While we continue to struggle with the fight against fake news, some hope arrived Monday: the AP reports that schools have started teaching classes on fake news, as a new sort of Civics 101. Since there’s no sign of the fake news phenomenon letting up anytime soon, it does seem kids need to know how to identify sketchy sites and understand how nonsense is disseminated through the internet.
Case in point: Climate Depot has a post all in favor of repealing the Energy Star program. The post, confusingly, has three bylines: the first credits Marc Morano (who runs Depot), then Jeff Dunetz, then finally sources the material to a guest post by Connor Coughlin. So the claims made by Coughlin, which includes what will hopefully be 2017’s most insane false equivalence, was reposted from his site, to Dunetz’s Lidblog, and then to Climate Depot. At each step, skepticism should rise.
For those that don’t know, the EPA’s Energy Star program is a voluntary program companies can participate in to provide consumers with information and validation that their appliances don’t waste energy. It’s not exactly controversial. Even for our jaded and cynical eyes, it’s appalling to see Coughlin compare the program to one of the most reprehensible and racist activities ever undertaken by the US government: “ENERGY STAR is arguably the most corrupt scientific research program since the Tuskegee Syphilis Experiment conducted on unsuspecting citizens from 1932 to 1972.”

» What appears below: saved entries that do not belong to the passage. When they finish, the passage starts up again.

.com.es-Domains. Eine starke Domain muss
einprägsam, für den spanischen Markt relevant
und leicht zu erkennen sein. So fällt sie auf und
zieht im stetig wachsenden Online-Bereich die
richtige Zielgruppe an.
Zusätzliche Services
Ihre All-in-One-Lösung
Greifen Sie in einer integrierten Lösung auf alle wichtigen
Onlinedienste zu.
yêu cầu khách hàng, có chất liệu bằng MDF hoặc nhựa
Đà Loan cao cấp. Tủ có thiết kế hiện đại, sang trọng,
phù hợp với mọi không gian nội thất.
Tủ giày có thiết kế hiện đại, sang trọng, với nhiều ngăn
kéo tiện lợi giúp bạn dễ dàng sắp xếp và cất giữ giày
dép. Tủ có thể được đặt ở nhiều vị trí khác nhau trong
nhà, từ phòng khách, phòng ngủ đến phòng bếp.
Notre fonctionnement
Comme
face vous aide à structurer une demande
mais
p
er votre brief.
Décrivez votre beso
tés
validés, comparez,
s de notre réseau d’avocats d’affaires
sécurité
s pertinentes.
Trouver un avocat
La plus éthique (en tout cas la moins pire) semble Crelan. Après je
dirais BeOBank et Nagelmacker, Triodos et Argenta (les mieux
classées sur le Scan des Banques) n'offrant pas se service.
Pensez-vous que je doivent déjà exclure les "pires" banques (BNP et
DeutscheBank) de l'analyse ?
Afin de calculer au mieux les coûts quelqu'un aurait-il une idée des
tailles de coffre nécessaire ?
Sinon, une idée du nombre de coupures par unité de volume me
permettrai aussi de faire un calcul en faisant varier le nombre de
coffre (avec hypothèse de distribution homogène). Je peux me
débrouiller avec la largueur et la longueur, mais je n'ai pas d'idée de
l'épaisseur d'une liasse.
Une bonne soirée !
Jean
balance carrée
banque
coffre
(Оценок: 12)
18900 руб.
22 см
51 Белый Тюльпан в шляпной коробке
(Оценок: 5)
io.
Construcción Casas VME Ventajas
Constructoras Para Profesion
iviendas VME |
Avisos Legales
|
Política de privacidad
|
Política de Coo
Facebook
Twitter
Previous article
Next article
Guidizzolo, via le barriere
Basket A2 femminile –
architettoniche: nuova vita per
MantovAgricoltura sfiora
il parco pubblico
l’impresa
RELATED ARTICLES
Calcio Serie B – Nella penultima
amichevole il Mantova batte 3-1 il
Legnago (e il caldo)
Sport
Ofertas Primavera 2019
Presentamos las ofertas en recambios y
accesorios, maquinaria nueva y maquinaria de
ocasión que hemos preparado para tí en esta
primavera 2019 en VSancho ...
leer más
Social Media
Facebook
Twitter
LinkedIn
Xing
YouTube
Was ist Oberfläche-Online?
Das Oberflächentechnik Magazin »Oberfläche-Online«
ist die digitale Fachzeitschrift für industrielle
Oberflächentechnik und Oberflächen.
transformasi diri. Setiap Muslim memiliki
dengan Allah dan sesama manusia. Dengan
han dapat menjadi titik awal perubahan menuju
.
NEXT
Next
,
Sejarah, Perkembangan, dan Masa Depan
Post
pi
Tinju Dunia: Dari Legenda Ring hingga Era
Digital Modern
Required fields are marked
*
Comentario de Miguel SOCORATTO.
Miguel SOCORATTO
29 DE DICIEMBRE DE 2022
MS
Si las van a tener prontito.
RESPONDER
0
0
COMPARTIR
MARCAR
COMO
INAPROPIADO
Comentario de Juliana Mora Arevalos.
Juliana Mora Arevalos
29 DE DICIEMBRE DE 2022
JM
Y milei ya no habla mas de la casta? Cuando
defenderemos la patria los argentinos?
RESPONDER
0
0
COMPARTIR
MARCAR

You’re reading that correctly. As part of his apparent vendetta against energy efficiency, Coughlin suggests companies who provide the public with information about their product’s energy consumption are on par with the deliberate, undisclosed and untreated infection of hundreds of black men with syphilis over the course of forty years.
As a new name we didn’t recognize, we wondered who exactly Coughlin is, and where does he publish this ghoulish claim? The original post was on n4mation.org, which describes itself as “the brainchild of a small group of people that believe in the open and free flow of information.”
But they’re not exactly open and free with their own origin or funding sources. . Looking up the info for the website, we see it’s registered to Coughlin, through a Colorado P.O. box. That info, plugged into the trusty ol’ Google, directed our attention to Connor Coughlin Consulting. Though the group doesn’t disclose its clients on its rather threadbare site, it offers political lobbying, white papers, and speaking and consulting services, with focuses on energy and environmental policy.
Funny how n4mation’s belief in open and free information doesn’t include being open about its ties to a consultancy that brags that they are “pioneers in the alternative political space.”
One can only wonder what alternative political space they must be pioneering, to make such a sickening comparison. Hopefully even school children who haven’t taken Fake News 101 will see through the alternative facts of this alternative political space.